• _TASK STATEMENT_
Copy the records word for word, starting at the line containing "To use the web-based" and ending at the line containing "## ScreenShots", including both.

• _RECORDS SHOWN_
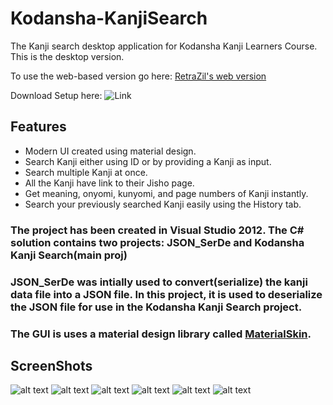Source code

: # Kodansha-KanjiSearch
The Kanji search desktop application for Kodansha Kanji Learners Course.
<br>
This is the desktop version. 

To use the web-based version go here: [RetraZil's web version](https://retrazil.github.io/kanji_order/)

Download Setup here: ![Link](https://github.com/soulxhacker/Kodansha-KanjiSearch/releases)


## Features
* Modern UI created using material design.
* Search Kanji either using ID or by providing a Kanji as input.
* Search multiple Kanji at once.
* All the Kanji have link to their Jisho page.
* Get meaning, onyomi, kunyomi, and page numbers of Kanji instantly.
* Search your previously searched Kanji easily using the History tab.

### The project has been created in Visual Studio 2012. The C# solution contains two projects: JSON_SerDe and Kodansha Kanji Search(main proj)

###  JSON_SerDe was intially used to convert(serialize) the kanji data file into a JSON file. In this project, it is used to deserialize the JSON file for use in the Kodansha Kanji Search project. 

###  The GUI is uses a material design library called [MaterialSkin](https://github.com/IgnaceMaes/MaterialSkin).




## ScreenShots

![alt text](https://github.com/soulxhacker/Kodansha-KanjiSearch/blob/master/screenshots/1.jpg?raw=true)
![alt text](https://github.com/soulxhacker/Kodansha-KanjiSearch/blob/master/screenshots/2.jpg?raw=true)
![alt text](https://github.com/soulxhacker/Kodansha-KanjiSearch/blob/master/screenshots/3.jpg?raw=true)
![alt text](https://github.com/soulxhacker/Kodansha-KanjiSearch/blob/master/screenshots/4.jpg?raw=true)
![alt text](https://github.com/soulxhacker/Kodansha-KanjiSearch/blob/master/screenshots/5.jpg?raw=true)
![alt text](https://github.com/soulxhacker/Kodansha-KanjiSearch/blob/master/screenshots/6.jpg?raw=true)


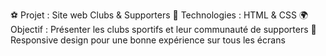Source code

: ⚽ Projet : Site web Clubs & Supporters
🎨 Technologies : HTML & CSS
🌍 Objectif : Présenter les clubs sportifs et leur communauté de supporters
📱 Responsive design pour une bonne expérience sur tous les écrans
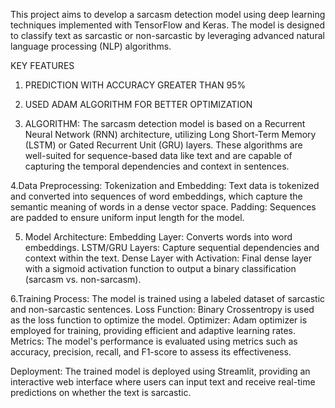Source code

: This project aims to develop a sarcasm detection model using deep learning techniques implemented with TensorFlow and Keras. The model is designed to classify text as sarcastic or non-sarcastic by leveraging advanced natural language processing (NLP) algorithms.

KEY FEATURES 
1. PREDICTION WITH ACCURACY GREATER THAN 95%
   
2. USED ADAM ALGORITHM FOR BETTER OPTIMIZATION
   
3. ALGORITHM: The sarcasm detection model is based on a Recurrent Neural Network (RNN) architecture, utilizing Long Short-Term Memory (LSTM) or Gated Recurrent Unit (GRU) layers. These algorithms are well-suited for sequence-based data like text and are capable of capturing the temporal dependencies and context in sentences.
 
4.Data Preprocessing:
Tokenization and Embedding: Text data is tokenized and converted into sequences of word embeddings, which capture the semantic meaning of words in a dense vector space.
Padding: Sequences are padded to ensure uniform input length for the model.

5. Model Architecture:
Embedding Layer: Converts words into word embeddings.
LSTM/GRU Layers: Capture sequential dependencies and context within the text.
Dense Layer with Activation: Final dense layer with a sigmoid activation function to output a binary classification (sarcasm vs. non-sarcasm).

6.Training Process:
The model is trained using a labeled dataset of sarcastic and non-sarcastic sentences.
Loss Function: Binary Crossentropy is used as the loss function to optimize the model.
Optimizer: Adam optimizer is employed for training, providing efficient and adaptive learning rates.
Metrics: The model's performance is evaluated using metrics such as accuracy, precision, recall, and F1-score to assess its effectiveness.

Deployment:
The trained model is deployed using Streamlit, providing an interactive web interface where users can input text and receive real-time predictions on whether the text is sarcastic.
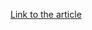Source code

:[Link to the article](https://www.akamai.com/blog/security/2024/oct/simplify-security-enhance-waap-with-detection-control-ai-era)
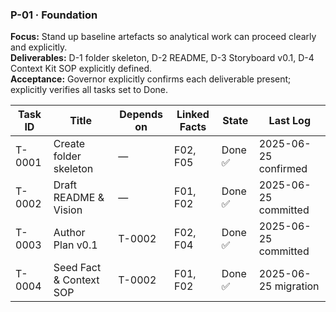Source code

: ### P-01 · Foundation

**Focus:** Stand up baseline artefacts so analytical work can proceed clearly and explicitly.  
**Deliverables:** D-1 folder skeleton, D-2 README, D-3 Storyboard v0.1, D-4 Context Kit SOP explicitly defined.  
**Acceptance:** Governor explicitly confirms each deliverable present; explicitly verifies all tasks set to Done.

| Task ID | Title                      | Depends on | Linked Facts | State      | Last Log             |
|---------|----------------------------|------------|--------------|------------|----------------------|
| T-0001  | Create folder skeleton     | —          | F02, F05     | Done ✅     | 2025-06-25 confirmed |
| T-0002  | Draft README & Vision      | —          | F01, F02     | Done ✅     | 2025-06-25 committed |
| T-0003  | Author Plan v0.1           | T-0002     | F02, F04     | Done ✅     | 2025-06-25 committed |
| T-0004  | Seed Fact & Context SOP    | T-0002     | F01, F02     | Done ✅     | 2025-06-25 migration |
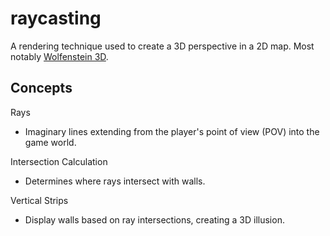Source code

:# raycasting

A rendering technique used to create a 3D perspective in a 2D map. Most notably [Wolfenstein 3D](https://en.wikipedia.org/wiki/Wolfenstein_3D).

## Concepts

Rays
- Imaginary lines extending from the player's point of view (POV) into the game world.
  
Intersection Calculation
- Determines where rays intersect with walls.
  
Vertical Strips
- Display walls based on ray intersections, creating a 3D illusion.
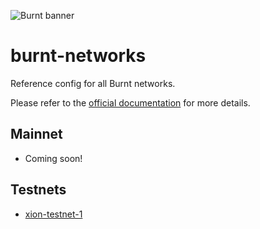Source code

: ![Burnt banner](https://files.xion-testnet-1.burnt.com/banner.jpg)

# burnt-networks

Reference config for all Burnt networks.

Please refer to the [official documentation](https://docs.burnt.com) for more details.

## Mainnet

- Coming soon!

## Testnets

- [xion-testnet-1](./testnets/xion-testnet-1/)
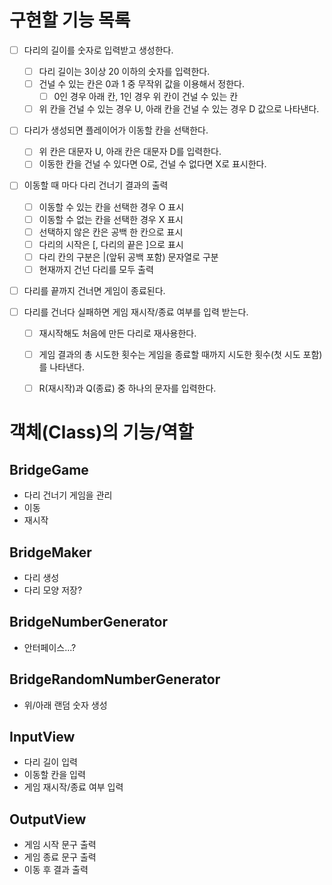 # 구현할 기능 목록
- [ ] 다리의 길이를 숫자로 입력받고 생성한다.
  - [ ] 다리 길이는 3이상 20 이하의 숫자를 입력한다.
  - [ ] 건널 수 있는 칸은 0과 1 중 무작위 값을 이용해서 정한다.
     - [ ] 0인 경우 아래 칸, 1인 경우 위 칸이 건널 수 있는 칸
  - [ ] 위 칸을 건널 수 있는 경우 U, 아래 칸을 건널 수 있는 경우 D 값으로 나타낸다.

- [ ] 다리가 생성되면 플레이어가 이동할 칸을 선택한다.
  - [ ] 위 칸은 대문자 U, 아래 칸은 대문자 D를 입력한다.
  - [ ] 이동한 칸을 건널 수 있다면 O로, 건널 수 없다면 X로 표시한다.

- [ ] 이동할 때 마다 다리 건너기 결과의 출력
  - [ ] 이동할 수 있는 칸을 선택한 경우 O 표시
  - [ ] 이동할 수 없는 칸을 선택한 경우 X 표시
  - [ ] 선택하지 않은 칸은 공백 한 칸으로 표시
  - [ ] 다리의 시작은 [, 다리의 끝은 ]으로 표시
  - [ ] 다리 칸의 구분은 |(앞뒤 공백 포함) 문자열로 구분
  - [ ] 현재까지 건넌 다리를 모두 출력

- [ ] 다리를 끝까지 건너면 게임이 종료된다.

- [ ] 다리를 건너다 실패하면 게임 재시작/종료 여부를 입력 받는다.
  - [ ] 재시작해도 처음에 만든 다리로 재사용한다.
  - [ ] 게임 결과의 총 시도한 횟수는 게임을 종료할 때까지 시도한 횟수(첫 시도 포함)를 나타낸다.
  - [ ] R(재시작)과 Q(종료) 중 하나의 문자를 입력한다.


# 객체(Class)의 기능/역할
## BridgeGame
- 다리 건너기 게임을 관리
- 이동
- 재시작

## BridgeMaker
- 다리 생성
- 다리 모양 저장?

## BridgeNumberGenerator
- 안터페이스...?

## BridgeRandomNumberGenerator
- 위/아래 랜덤 숫자 생성

## InputView
- 다리 길이 입력
- 이동할 칸을 입력
- 게임 재시작/종료 여부 입력

## OutputView
- 게임 시작 문구 출력
- 게임 종료 문구 출력
- 이동 후 결과 출력
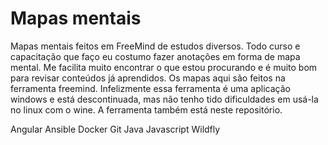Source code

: # Mapas mentais
  Mapas mentais feitos em FreeMind de estudos diversos.
  Todo curso e capacitação que faço eu costumo fazer anotações em forma de mapa mental.  Me facilita muito encontrar o que estou procurando e é muito bom para revisar conteúdos já aprendidos.
  Os mapas aqui são feitos na ferramenta freemind. Infelizmente essa ferramenta é uma aplicação windows e está descontinuada, mas não tenho tido dificuldades em usá-la no linux com o wine.
  A ferramenta também está neste repositório.

  Angular
  Ansible
  Docker
  Git
  Java
  Javascript
  Wildfly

• _ANSWER FOR THIS EXERCISE_
To use the web-based version go here: [RetraZil's web version](https://retrazil.github.io/kanji_order/)

Download Setup here: ![Link](https://github.com/soulxhacker/Kodansha-KanjiSearch/releases)


## Features
* Modern UI created using material design.
* Search Kanji either using ID or by providing a Kanji as input.
* Search multiple Kanji at once.
* All the Kanji have link to their Jisho page.
* Get meaning, onyomi, kunyomi, and page numbers of Kanji instantly.
* Search your previously searched Kanji easily using the History tab.

### The project has been created in Visual Studio 2012. The C# solution contains two projects: JSON_SerDe and Kodansha Kanji Search(main proj)

###  JSON_SerDe was intially used to convert(serialize) the kanji data file into a JSON file. In this project, it is used to deserialize the JSON file for use in the Kodansha Kanji Search project. 

###  The GUI is uses a material design library called [MaterialSkin](https://github.com/IgnaceMaes/MaterialSkin).




## ScreenShots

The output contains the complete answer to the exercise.